(Records from a data collection)

Content starts

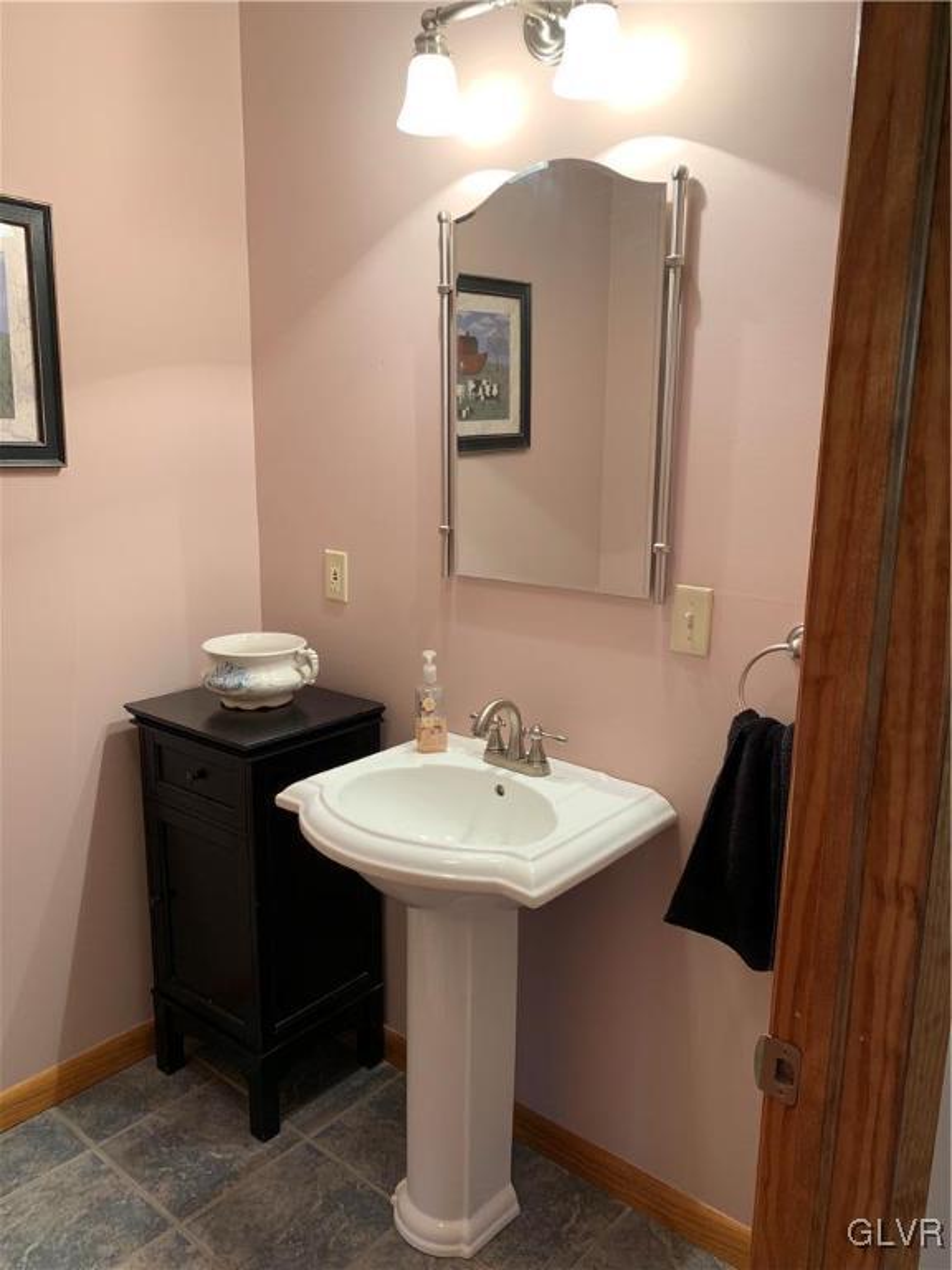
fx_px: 953
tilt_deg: -12.2
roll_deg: -1.4
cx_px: 476
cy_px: 635
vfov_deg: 67.3
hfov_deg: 53.1
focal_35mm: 26
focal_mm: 4.25
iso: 64
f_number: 1.8
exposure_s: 1/60
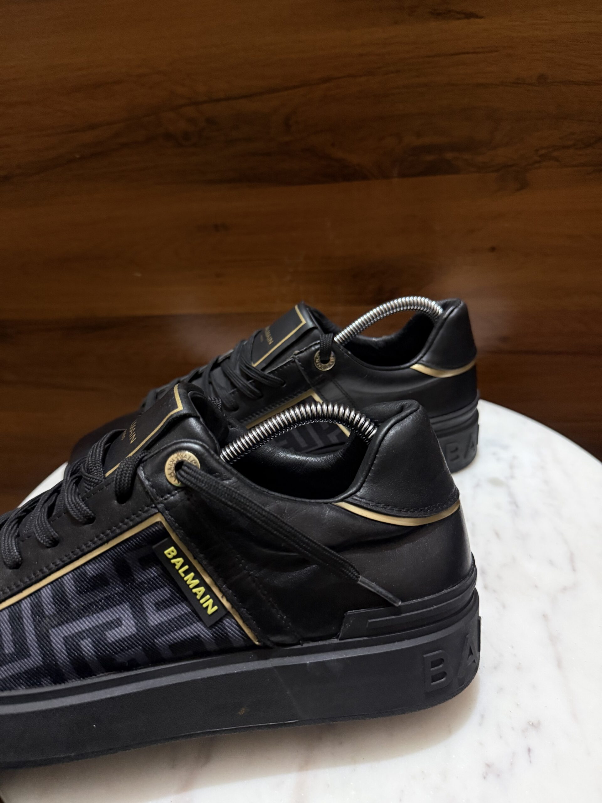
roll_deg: +5.1
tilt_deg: -28.6
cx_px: 301
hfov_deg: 56.8
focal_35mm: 24
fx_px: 557
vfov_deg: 71.6
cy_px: 402
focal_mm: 6.76
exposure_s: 1/50
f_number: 1.78
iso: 500
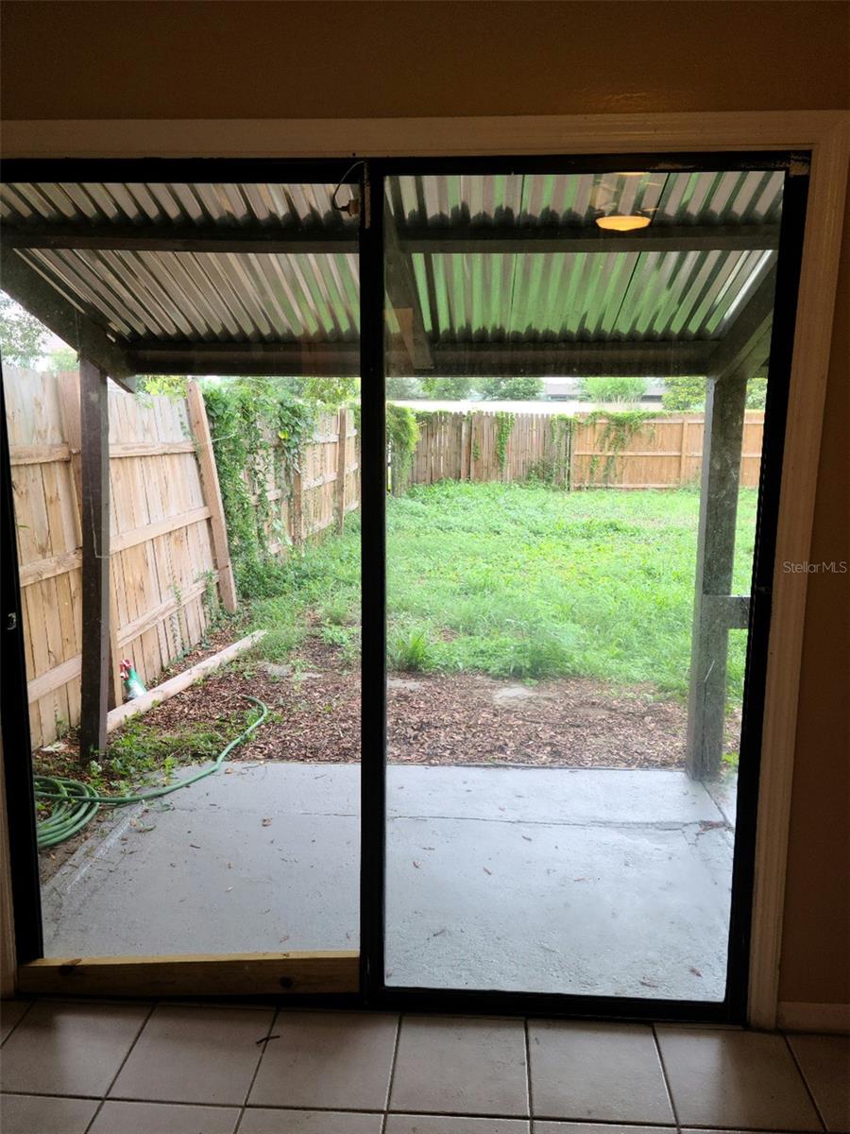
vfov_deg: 63.4
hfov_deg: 49.7
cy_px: 567
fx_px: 917
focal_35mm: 28
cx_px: 425
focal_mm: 5.9
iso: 50
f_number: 2
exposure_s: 1/60.2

Content ends

Write out the data above exactly, minus any images.

fx_px: 953
tilt_deg: -12.2
roll_deg: -1.4
cx_px: 476
cy_px: 635
vfov_deg: 67.3
hfov_deg: 53.1
focal_35mm: 26
focal_mm: 4.25
iso: 64
f_number: 1.8
exposure_s: 1/60
roll_deg: +5.1
tilt_deg: -28.6
cx_px: 301
hfov_deg: 56.8
focal_35mm: 24
fx_px: 557
vfov_deg: 71.6
cy_px: 402
focal_mm: 6.76
exposure_s: 1/50
f_number: 1.78
iso: 500
vfov_deg: 63.4
hfov_deg: 49.7
cy_px: 567
fx_px: 917
focal_35mm: 28
cx_px: 425
focal_mm: 5.9
iso: 50
f_number: 2
exposure_s: 1/60.2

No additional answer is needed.